The private sector in Uganda is set to access affordable credit for investment through a new World Bank financing facility that targets private businesses. Uganda is one of several countries in Sub-Saharan Africa that will benefit from the new USD 2.5 billion financing window.
The facility, spearheaded by the World Bank Group’s private sector lending arm, the International Finance Corporation, and the Multilateral Investment Guarantee Agency (MIGA) is under the 18th replenishment of the International Development Association (IDA18) – the World Bank Group’s fund for low-income countries.
It will offer political risk insurance and credit enhancement guarantees to help companies access credit.
Speaking on Monday December 11, during a workshop to brief private sector companies and government held at the Kampala Serena Conference Centre, the IFC Director for Sub-Saharan Africa, Oumar Seydi explained that the financing is intended to help private companies access more affordable capital for investment by providing additional guarantees to insure against risks, particularly for countries that are affected by conflict or are politically unstable.
“Many projects in emerging markets that need capital are unable to access financing because the risks are too high and the returns are not commensurate with the level of risk,” Oumar Seydi said.
He noted that by using blended finance, World Bank will be able to fill the existing financing gap by addressing market barriers and attract private sector investments to areas of strategic importance with high development impact.
Blended Finance involves the use of relatively small amounts of concessional donor funds to offset specific investment risks. The donor funds are structured as co-investments, with a probability of reflows for future investments or other uses.
Private sector investments in Uganda declined by 2.5% in the financial year period 2016/2017, a sharp contrast to the growth of 11% recorded the previous year, according to World Bank’s 10th Uganda Economic Update.
The decline was a result of high interest rates on loans and the uncertainty in the financial sector. In the period from June 2016 to August 2017, the weighted average commercial bank lending rate declined from 23.9% to 20.9%.
In contrast, the total value of credit extended to the private sector increased modestly, by 5.7%, following a strong recovery during the second half of FY 2016/17. With these developments, the ratio of private credit to GDP declined to 13.3%, down from 13.7% in FY 2015/16.
With the new private sector window, the World Bank will channel its support to companies that are interested in investing in power production and distribution, and to financial institutions to help improve access to finance, including credit lines, housing finance and SME finance.
Agribusinesses are also a priority under the sub-window, with financing targeted towards increasing agricultural productivity, improving food security and increase incomes of small farmers.

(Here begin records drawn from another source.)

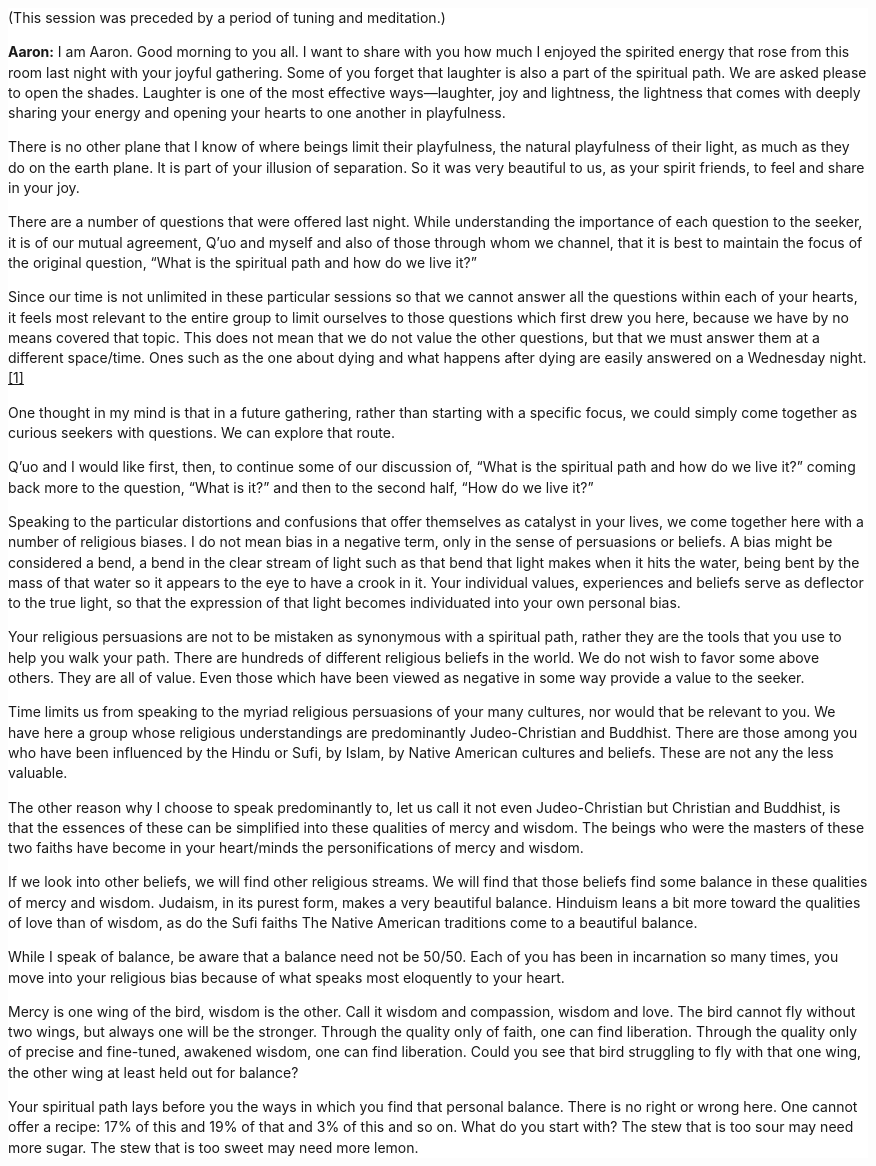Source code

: <p class="comment">(This session was preceded by a period of tuning and meditation.)</p>
<p><strong>Aaron:</strong> I am Aaron. Good morning to you all. I want to share with you how much I enjoyed the spirited energy that rose from this room last night with your joyful gathering. Some of you forget that laughter is also a part of the spiritual path. We are asked please to open the shades. Laughter is one of the most effective ways—laughter, joy and lightness, the lightness that comes with deeply sharing your energy and opening your hearts to one another in playfulness.</p>
<p>There is no other plane that I know of where beings limit their playfulness, the natural playfulness of their light, as much as they do on the earth plane. It is part of your illusion of separation. So it was very beautiful to us, as your spirit friends, to feel and share in your joy.</p>
<p>There are a number of questions that were offered last night. While understanding the importance of each question to the seeker, it is of our mutual agreement, Q’uo and myself and also of those through whom we channel, that it is best to maintain the focus of the original question, “What is the spiritual path and how do we live it?”</p>
<p>Since our time is not unlimited in these particular sessions so that we cannot answer all the questions within each of your hearts, it feels most relevant to the entire group to limit ourselves to those questions which first drew you here, because we have by no means covered that topic. This does not mean that we do not value the other questions, but that we must answer them at a different space/time. Ones such as the one about dying and what happens after dying are easily answered on a Wednesday night.<a id="_ftnref1" href="#_ftn1" name="_ftnref1">[1]</a></p>
<p>One thought in my mind is that in a future gathering, rather than starting with a specific focus, we could simply come together as curious seekers with questions. We can explore that route.</p>
<p>Q’uo and I would like first, then, to continue some of our discussion of, “What is the spiritual path and how do we live it?” coming back more to the question, “What is it?” and then to the second half, “How do we live it?”</p>
<p>Speaking to the particular distortions and confusions that offer themselves as catalyst in your lives, we come together here with a number of religious biases. I do not mean bias in a negative term, only in the sense of persuasions or beliefs. A bias might be considered a bend, a bend in the clear stream of light such as that bend that light makes when it hits the water, being bent by the mass of that water so it appears to the eye to have a crook in it. Your individual values, experiences and beliefs serve as deflector to the true light, so that the expression of that light becomes individuated into your own personal bias.</p>
<p>Your religious persuasions are not to be mistaken as synonymous with a spiritual path, rather they are the tools that you use to help you walk your path. There are hundreds of different religious beliefs in the world. We do not wish to favor some above others. They are all of value. Even those which have been viewed as negative in some way provide a value to the seeker.</p>
<p>Time limits us from speaking to the myriad religious persuasions of your many cultures, nor would that be relevant to you. We have here a group whose religious understandings are predominantly Judeo-Christian and Buddhist. There are those among you who have been influenced by the Hindu or Sufi, by Islam, by Native American cultures and beliefs. These are not any the less valuable.</p>
<p>The other reason why I choose to speak predominantly to, let us call it not even Judeo-Christian but Christian and Buddhist, is that the essences of these can be simplified into these qualities of mercy and wisdom. The beings who were the masters of these two faiths have become in your heart/minds the personifications of mercy and wisdom.</p>
<p>If we look into other beliefs, we will find other religious streams. We will find that those beliefs find some balance in these qualities of mercy and wisdom. Judaism, in its purest form, makes a very beautiful balance. Hinduism leans a bit more toward the qualities of love than of wisdom, as do the Sufi faiths The Native American traditions come to a beautiful balance.</p>
<p>While I speak of balance, be aware that a balance need not be 50/50. Each of you has been in incarnation so many times, you move into your religious bias because of what speaks most eloquently to your heart.</p>
<p>Mercy is one wing of the bird, wisdom is the other. Call it wisdom and compassion, wisdom and love. The bird cannot fly without two wings, but always one will be the stronger. Through the quality only of faith, one can find liberation. Through the quality only of precise and fine-tuned, awakened wisdom, one can find liberation. Could you see that bird struggling to fly with that one wing, the other wing at least held out for balance?</p>
<p>Your spiritual path lays before you the ways in which you find that personal balance. There is no right or wrong here. One cannot offer a recipe: 17% of this and 19% of that and 3% of this and so on. What do you start with? The stew that is too sour may need more sugar. The stew that is too sweet may need more lemon.</p>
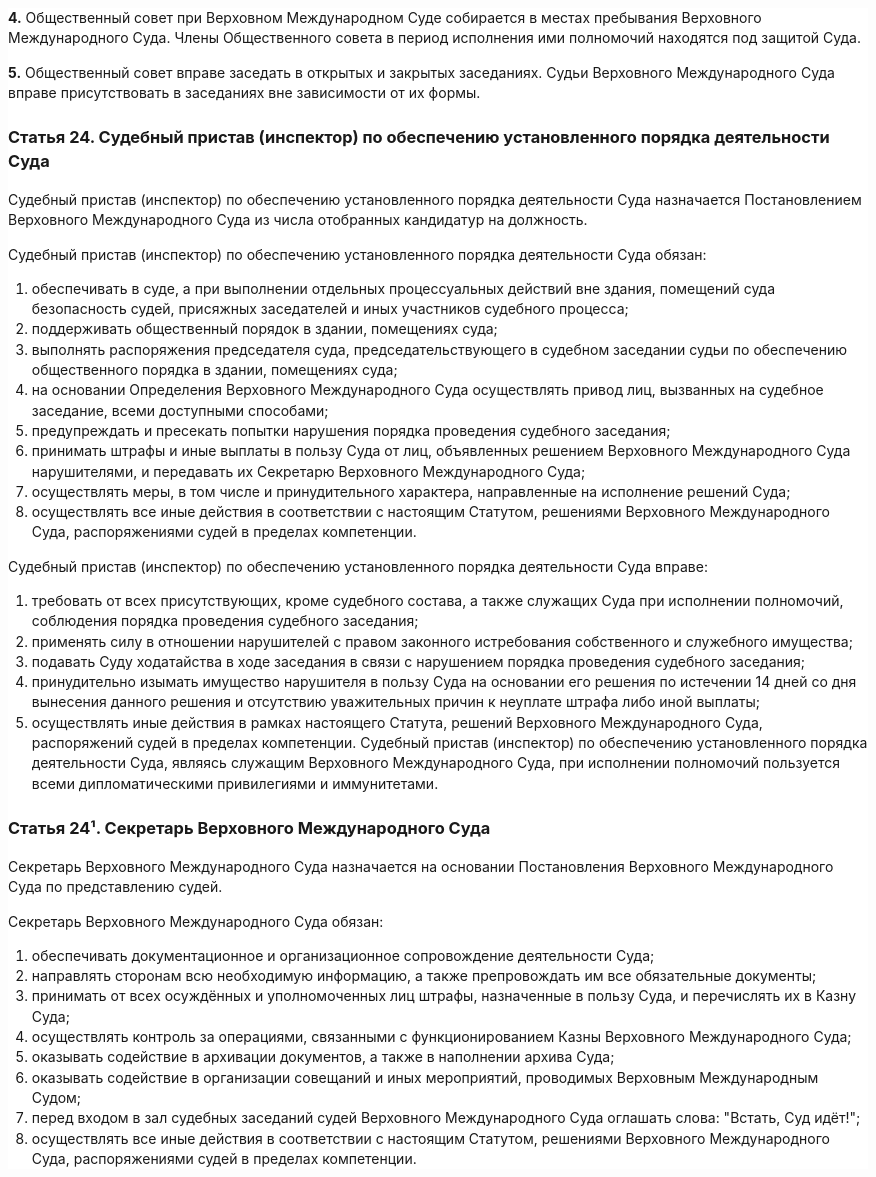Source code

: **4.** Общественный совет при Верховном Международном Суде собирается в местах пребывания Верховного Международного Суда. Члены Общественного совета в период исполнения ими полномочий находятся под защитой Суда.

**5.** Общественный совет вправе заседать в открытых и закрытых заседаниях. Судьи Верховного Международного Суда вправе присутствовать в заседаниях вне зависимости от их формы.

### Статья 24. Судебный пристав (инспектор) по обеспечению установленного порядка деятельности Суда

Судебный пристав (инспектор) по обеспечению установленного порядка деятельности Суда назначается Постановлением Верховного Международного Суда из числа отобранных кандидатур на должность.

Судебный пристав (инспектор) по обеспечению установленного порядка деятельности Суда обязан:

  1) обеспечивать в суде, а при выполнении отдельных процессуальных действий вне здания, помещений суда безопасность судей, присяжных заседателей и иных участников судебного процесса;
  2) поддерживать общественный порядок в здании, помещениях суда;
  3) выполнять распоряжения председателя суда, председательствующего в судебном заседании судьи по обеспечению общественного порядка в здании, помещениях суда;
  4) на основании Определения Верховного Международного Суда осуществлять привод лиц, вызванных на судебное заседание, всеми доступными способами;
  5) предупреждать и пресекать попытки нарушения порядка проведения судебного заседания;
  6) принимать штрафы и иные выплаты в пользу Суда от лиц, объявленных решением Верховного Международного Суда нарушителями, и передавать их Секретарю Верховного Международного Суда;
  7) осуществлять меры, в том числе и принудительного характера, направленные на исполнение решений Суда;
  8) осуществлять все иные действия в соответствии с настоящим Статутом, решениями Верховного Международного Суда, распоряжениями судей в пределах компетенции.

Судебный пристав (инспектор) по обеспечению установленного порядка деятельности Суда вправе:

  1) требовать от всех присутствующих, кроме судебного состава, а также служащих Суда при исполнении полномочий, соблюдения порядка проведения судебного заседания;
  2) применять силу в отношении нарушителей с правом законного истребования собственного и служебного имущества;
  3) подавать Суду ходатайства в ходе заседания в связи с нарушением порядка проведения судебного заседания;
  4) принудительно изымать имущество нарушителя в пользу Суда на основании его решения по истечении 14 дней со дня вынесения данного решения и отсутствию уважительных причин к неуплате штрафа либо иной выплаты;
  5) осуществлять иные действия в рамках настоящего Статута, решений Верховного Международного Суда, распоряжений судей в пределах компетенции. Судебный пристав (инспектор) по обеспечению установленного порядка деятельности Суда, являясь служащим Верховного Международного Суда, при исполнении полномочий пользуется всеми дипломатическими привилегиями и иммунитетами.

### Статья 24¹. Секретарь Верховного Международного Суда

Секретарь Верховного Международного Суда назначается на основании Постановления Верховного Международного Суда по представлению судей.

Секретарь Верховного Международного Суда обязан:

  1) обеспечивать документационное и организационное сопровождение деятельности Суда;
  2) направлять сторонам всю необходимую информацию, а также препровождать им все обязательные документы;
  3) принимать от всех осуждённых и уполномоченных лиц штрафы, назначенные в пользу Суда, и перечислять их в Казну Суда;
  4) осуществлять контроль за операциями, связанными с функционированием Казны Верховного Международного Суда;
  5) оказывать содействие в архивации документов, а также в наполнении архива Суда;
  6) оказывать содействие в организации совещаний и иных мероприятий, проводимых Верховным Международным Судом;
  7) перед входом в зал судебных заседаний судей Верховного Международного Суда оглашать слова: "Встать, Суд идёт!";
  8) осуществлять все иные действия в соответствии с настоящим Статутом, решениями Верховного Международного Суда, распоряжениями судей в пределах компетенции.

Speaking on behalf of government, the Permanent Secretary in the Ministry of Finance and Secretary to the Treasury, Keith Muhakanizi, recognised the role of the private sector in driving development, and noted that there is need to join hands with government to finance public investments, including infrastructure which is critical to spur economic growth and boost shared prosperity.
The ongoing Competitiveness and Enterprise Development Project (CEDP), a 3-year project implemented by the Private Sector Foundation of Uganda, World Bank is supporting reforms geared towards improving the business environment, lowering the costs of doing business and improving competitiveness of the selected high impact sectors, particularly tourism.
Under Matching Grant Facility, 418 enterprises have benefitted from the project and 50% of these are female owned. Results are starting to manifest through improved performance of enterprises in terms of, increased productivity, income and employment as well as a catalysed access to markets.
The World Bank’s current investment portfolio in Uganda as of September 2017 stood at USD 2.6 billion (IDA credits and grants) in net commitment for national and regional operations. A chunk of this is supporting infrastructure development (energy, roads, urban, and ICT) while the rest is spread across agriculture and water.